Geçen haftanın önemli konu başlıklarından bir tanesi Avrupa Parlamentosu'nun ilerleme raporu ve bu raporun Türkiye tarafından yok hükmünde sayılacağıydı.
Geçen haftanın önemli konu başlıklarından bir tanesi Avrupa Parlamentosu’nun ilerleme raporu ve bu raporun Türkiye tarafından yok hükmünde sayılacağıydı. Önce Parlamento raporunu doğru yerine koyalım. Avrupa Parlamentosu tam üyelik süreci ile ilgili olarak son sözü söyleme yetkisindedir. Yani müzakereler sürerken Parlamento’nun bildirdiği bir görüş zaten yok hükmündedir. Müzakere süreci ile ilgili yetki Avrupa Komisyonu’na verilmiş olup, Komisyon süreçle ilgili değerlendirmelerini yıllık bazda hazırladığı “İlerleme Raporu” aracılığı ile ortaya koyar. Bu raporun açıklanma dönemi Ekim, bazı istisnai hallerde Kasım ayıdır. Parlamento bütün müzakereler tamamlandıktan, bir Katılma Antlaşması oluşturulduktan, üye devletlerin kendi iç onay prosedürleri yerine getirildikten sonra usulen Antlaşmayı onaylayacaktır. Yine tekrar edelim, Parlamento’nun arada açıkladığı bu raporların süreçle ilgisi teknik olarak yoktur. Sadece belirli bir kamuoyu oluşturan, birkaç haftalığına gündemi işgal eden bir metin olmaktan öteye, hele bu aşamada ve konjonktürde geçemez. Peki Parlamento’nun ortaya koyduğu bu görüşler Avrupa Komisyonu’nun 2016 İlerleme Raporunu etkiler mi? Sorunun yanıtı ne tam evet, ne de tam hayırdır. Komisyon bağımsız bir değerlendirme kuruluşu değildir. Son analizde AB siyasetinin yürütme organı kimliğini taşır ve arkasındaki siyasi öncelikler ve talimatlar doğrultusunda raporunu hazırlar. Diğer ifadesi ile bu raporlar şekil olarak “teknik” diye pazarlansalar da, siyasetin gerekleri ve diplomasi kullanılan dilin ağırlığını belirler.

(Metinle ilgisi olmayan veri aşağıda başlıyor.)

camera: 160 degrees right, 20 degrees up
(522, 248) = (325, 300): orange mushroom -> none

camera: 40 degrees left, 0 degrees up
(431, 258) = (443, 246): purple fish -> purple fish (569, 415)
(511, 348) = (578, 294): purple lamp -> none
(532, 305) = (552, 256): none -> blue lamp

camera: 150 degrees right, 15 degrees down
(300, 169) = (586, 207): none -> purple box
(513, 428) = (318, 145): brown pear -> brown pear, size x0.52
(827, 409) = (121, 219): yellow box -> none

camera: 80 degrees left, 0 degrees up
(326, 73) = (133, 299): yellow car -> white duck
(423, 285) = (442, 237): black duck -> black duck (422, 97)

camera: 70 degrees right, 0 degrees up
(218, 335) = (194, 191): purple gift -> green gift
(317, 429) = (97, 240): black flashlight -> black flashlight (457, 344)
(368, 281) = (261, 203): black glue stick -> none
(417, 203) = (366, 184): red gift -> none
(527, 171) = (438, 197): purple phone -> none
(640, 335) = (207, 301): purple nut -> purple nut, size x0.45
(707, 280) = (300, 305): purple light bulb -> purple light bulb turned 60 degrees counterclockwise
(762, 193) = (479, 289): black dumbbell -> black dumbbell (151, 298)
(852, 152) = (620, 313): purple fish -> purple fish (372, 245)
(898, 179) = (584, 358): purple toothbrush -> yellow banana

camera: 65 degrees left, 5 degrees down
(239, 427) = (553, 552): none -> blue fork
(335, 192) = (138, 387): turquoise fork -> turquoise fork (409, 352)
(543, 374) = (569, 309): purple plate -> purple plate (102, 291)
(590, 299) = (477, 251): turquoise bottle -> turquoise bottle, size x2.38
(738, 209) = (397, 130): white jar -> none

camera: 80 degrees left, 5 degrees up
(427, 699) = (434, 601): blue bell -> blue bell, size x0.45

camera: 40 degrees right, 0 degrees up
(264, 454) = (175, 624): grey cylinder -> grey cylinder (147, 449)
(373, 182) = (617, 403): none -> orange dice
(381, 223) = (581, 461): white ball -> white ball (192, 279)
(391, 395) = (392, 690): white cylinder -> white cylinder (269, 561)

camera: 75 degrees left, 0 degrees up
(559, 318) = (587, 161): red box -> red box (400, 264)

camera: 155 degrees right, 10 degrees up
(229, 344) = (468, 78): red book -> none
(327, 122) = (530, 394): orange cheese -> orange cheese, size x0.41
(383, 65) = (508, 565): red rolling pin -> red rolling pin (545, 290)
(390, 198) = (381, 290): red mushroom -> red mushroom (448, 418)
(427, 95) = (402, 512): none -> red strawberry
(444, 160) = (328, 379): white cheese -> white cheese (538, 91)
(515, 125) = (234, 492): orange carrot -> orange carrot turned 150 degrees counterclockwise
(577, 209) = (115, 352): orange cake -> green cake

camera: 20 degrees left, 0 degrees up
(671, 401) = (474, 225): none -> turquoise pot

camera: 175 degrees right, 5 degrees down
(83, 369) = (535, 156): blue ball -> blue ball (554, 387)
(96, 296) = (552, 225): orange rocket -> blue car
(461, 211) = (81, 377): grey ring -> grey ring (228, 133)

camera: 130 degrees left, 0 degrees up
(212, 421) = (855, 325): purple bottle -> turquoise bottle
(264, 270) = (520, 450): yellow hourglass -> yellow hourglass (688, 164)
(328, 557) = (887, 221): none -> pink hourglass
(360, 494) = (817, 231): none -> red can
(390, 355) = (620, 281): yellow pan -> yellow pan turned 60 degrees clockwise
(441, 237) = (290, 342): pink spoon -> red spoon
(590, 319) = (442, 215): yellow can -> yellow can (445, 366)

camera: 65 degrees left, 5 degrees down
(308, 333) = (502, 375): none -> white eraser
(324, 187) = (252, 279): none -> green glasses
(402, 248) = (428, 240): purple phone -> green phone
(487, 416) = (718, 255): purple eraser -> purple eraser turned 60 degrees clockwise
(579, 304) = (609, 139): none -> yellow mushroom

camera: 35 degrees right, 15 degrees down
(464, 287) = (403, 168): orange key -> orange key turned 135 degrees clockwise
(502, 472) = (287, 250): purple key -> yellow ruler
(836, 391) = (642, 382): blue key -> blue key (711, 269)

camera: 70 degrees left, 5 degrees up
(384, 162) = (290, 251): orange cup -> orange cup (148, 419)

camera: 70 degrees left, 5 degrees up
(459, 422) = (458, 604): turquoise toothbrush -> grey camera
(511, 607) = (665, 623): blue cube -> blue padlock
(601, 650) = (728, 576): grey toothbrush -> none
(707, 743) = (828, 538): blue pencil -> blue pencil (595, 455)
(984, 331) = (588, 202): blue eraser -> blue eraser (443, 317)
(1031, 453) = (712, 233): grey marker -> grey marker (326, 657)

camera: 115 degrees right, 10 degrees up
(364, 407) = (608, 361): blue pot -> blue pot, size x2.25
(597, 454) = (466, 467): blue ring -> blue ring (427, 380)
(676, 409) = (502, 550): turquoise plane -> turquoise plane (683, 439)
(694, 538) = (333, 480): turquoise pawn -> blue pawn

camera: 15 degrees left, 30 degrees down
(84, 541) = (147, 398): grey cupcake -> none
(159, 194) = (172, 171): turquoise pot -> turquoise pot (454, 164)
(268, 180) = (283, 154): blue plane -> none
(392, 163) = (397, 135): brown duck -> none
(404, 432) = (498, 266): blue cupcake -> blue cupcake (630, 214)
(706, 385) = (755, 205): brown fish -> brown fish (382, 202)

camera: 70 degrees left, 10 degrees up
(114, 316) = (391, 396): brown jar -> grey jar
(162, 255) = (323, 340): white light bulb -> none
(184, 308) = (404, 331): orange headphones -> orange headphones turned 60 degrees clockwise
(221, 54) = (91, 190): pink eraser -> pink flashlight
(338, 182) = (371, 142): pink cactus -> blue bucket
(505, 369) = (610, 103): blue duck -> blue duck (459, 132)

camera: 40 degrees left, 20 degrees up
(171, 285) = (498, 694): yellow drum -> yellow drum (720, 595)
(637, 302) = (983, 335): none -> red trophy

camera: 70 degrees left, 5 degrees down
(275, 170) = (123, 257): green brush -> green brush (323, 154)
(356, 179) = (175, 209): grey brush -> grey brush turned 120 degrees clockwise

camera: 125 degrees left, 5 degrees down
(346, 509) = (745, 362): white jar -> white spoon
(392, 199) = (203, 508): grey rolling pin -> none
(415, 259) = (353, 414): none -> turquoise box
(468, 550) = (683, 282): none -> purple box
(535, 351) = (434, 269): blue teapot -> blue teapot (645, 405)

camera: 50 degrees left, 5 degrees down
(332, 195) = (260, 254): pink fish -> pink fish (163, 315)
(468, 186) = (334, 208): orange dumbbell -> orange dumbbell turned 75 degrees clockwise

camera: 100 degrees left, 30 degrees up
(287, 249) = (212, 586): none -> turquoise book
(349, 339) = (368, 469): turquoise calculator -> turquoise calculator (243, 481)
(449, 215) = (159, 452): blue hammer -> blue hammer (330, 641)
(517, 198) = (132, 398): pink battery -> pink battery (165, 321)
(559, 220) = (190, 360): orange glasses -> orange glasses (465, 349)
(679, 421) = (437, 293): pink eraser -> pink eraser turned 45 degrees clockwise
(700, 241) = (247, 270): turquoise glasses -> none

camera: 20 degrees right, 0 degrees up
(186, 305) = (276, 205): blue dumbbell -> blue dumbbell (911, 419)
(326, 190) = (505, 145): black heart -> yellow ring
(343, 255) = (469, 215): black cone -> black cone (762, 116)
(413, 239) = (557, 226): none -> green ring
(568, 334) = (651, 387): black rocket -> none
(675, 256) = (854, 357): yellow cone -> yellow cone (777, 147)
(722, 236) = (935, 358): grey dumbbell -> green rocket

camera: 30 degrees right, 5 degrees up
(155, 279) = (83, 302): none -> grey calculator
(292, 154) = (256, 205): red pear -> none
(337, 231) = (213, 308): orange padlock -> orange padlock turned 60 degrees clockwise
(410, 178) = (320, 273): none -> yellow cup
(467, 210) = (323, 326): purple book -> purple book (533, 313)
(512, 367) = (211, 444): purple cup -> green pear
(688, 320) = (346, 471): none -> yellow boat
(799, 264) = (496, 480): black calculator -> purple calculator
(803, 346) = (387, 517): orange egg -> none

Eğer AB karar alıcıları Türkiye ile köprüleri atmak arzusundaysalar tam olarak Avrupa Parlamentosu’nun üslubunu benimseyen bir rapora yeşil ışık yakarlar, Türkiye’nin önemini ön plana çıkartıyorlarsa, en ağır eleştirileri en hafif sözcüklerle geçiştirmeye çalışırlar. İçinde bulunduğumuz dönem bize AB’nin Türkiye’yi gözden çıkarma şansının olmadığına işaret etmektedir. Dolayısı ile Avrupa Komisyonu raporunun Parlamento’nun en ufak nezaketten yoksun Raporuna göre çok daha dengeleri gözetici bir içerikte olacağını tahmin etmek kahin olmayı gerektirmez. Hatta Parlamento raporunun bizden ziyade AB ülkelerinin kendi siyasetlerine verdiği zarar nedeniyle içerden eleştirilmesini de işitmek şaşırtıcı olmayacaktır. Peki, bütün kızgınlığımıza rağmen, katılma arzusunu beyan ettiğimiz Avrupa değerleri ile bu kadar çatışmak doğru mudur? Bu soruya da cevap kuşkusuz hayırdır. AB’nin siyasi kriterlerine uymak, AB’ye katılmaktan ziyade biz Türk insanlarının huzuru içindir. Ancak bu noktada AB’ye de şu iki başlıkla ilgili soruyu sürekli sormaktan geri durmamalıyız.
Türkiye’nin en fazla eleştirildiği Avrupa değerleri ile birebir ilgili iki müzakere başlığını alt alta yazalım: 23. başlık: Yargı ve Temel Haklar 24. Başlık: Adalet, Özgürlük ve Güvenlik Bu iki başlığın müzakerelere başlanmasının önündeki tek engel Kıbrıs bahanesi. Eğer AB kendi hatası ile Ada’da kalıcı çözüm olmadan Güney Kıbrıs Rum kesimini tam üyeliğe kabul etmiş ve Kıbrıs’ın ardına sığınarak tam üyelik müzakerelerini fiili olarak askıya almış görüntüsü veriyorsa, bu alandaki eleştirilerinde (haklı olsa bile) ne kadar samimi olabilir sorusu yanıtsız kalmaya devam edecektir. Avrupa Parlamentosu raporunu yok hükmünde saymaya devam edelim etmesine de, doğru soruları da bu vesileyle sormayı da bilelim.